How does immigration transform societies and relations between ethnic and racial groups? This volume brings together scholars working at the cutting-edge of theory and empirical research on integration and assimilation in the US and Europe. It is dedicated to the life and works of Richard Alba, who has done so much to re-invigorate and establish ideas about integration and assimilation.

The book aims to open a dialogue on the continuing value of assimilation and integration for studying social change in an era of increasing ethno-racial diversity in Western liberal democracies. Assimilation and integration, and the understandings of societal change that they theorise, depict, and empirically study, remain a contested terrain that is open for critical re-evaluation. This insightful volume offers a set of expert scholarly contributions, including contributions from Richard Alba himself, that tease out critical junctures and disagreements, in the belief that this collective effort can provide insights about where the future research agenda needs to go.

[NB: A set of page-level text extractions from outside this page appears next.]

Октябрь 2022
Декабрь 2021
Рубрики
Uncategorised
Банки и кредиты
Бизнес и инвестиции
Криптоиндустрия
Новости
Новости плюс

Re-thinking Assimilation and Integration will be a key resource for academics, researchers, and advanced students of sociology, ethnic and racial studies, international politics, and migration studies. It was originally published as a special issue of the Journal of Ethnic and Migration Studies.

About the author

Paul Statham is Professor of Migration and Director of Sussex Centre for Migration Research, a Centre of Excellence at the University of Sussex. He is Editor-in-Chief of the Journal of Ethnic and Migration Studies. Paul is a political sociologist. He has written several collaborative books, including Contested Citizenship: immigration and cultural diversity in Europe (2005), edited volumes, and more than 80 articles in refereed journals. His current research interests are integration and assimilation perspectives; Islam and Muslim minorities in Europe; and mobilities and migration between Europe and Thailand.

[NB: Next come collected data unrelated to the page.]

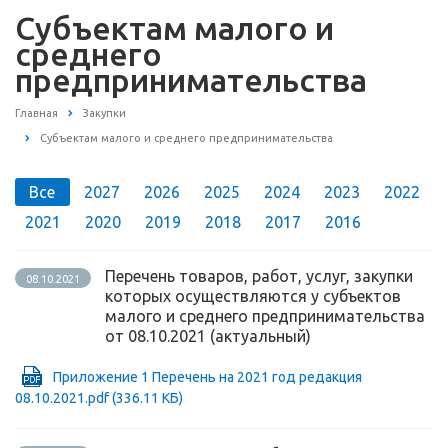
Субъектам малого и
среднего
предпринимательства
Главная
Закупки
Субъектам малого и среднего предпринимательства
Все
2027
2026
2025
2024
2023
2022
2021
2020
2019
2018
2017
2016
Перечень товаров, работ, услуг, закупки
08.10.2021
которых осуществляются у субъектов
малого и среднего предпринимательства
от 08.10.2021 (актуальный)
Приложение 1 Перечень на 2021 год редакция
08.10.2021.pdf
(336.11 КБ)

Nancy Foner is Distinguished Professor of Sociology at Hunter College and the Graduate Center, City University of New York. Her many books on immigration include From Ellis Island to JFK: New York’s Two Great Waves of Immigration (2000), Strangers No More: Immigration and the Challenges of Integration in North America and Western Europe (co-authored with Richard Alba, 2015), and most recently, One Quarter of the Nation: Immigration and the Transformation of America (2022).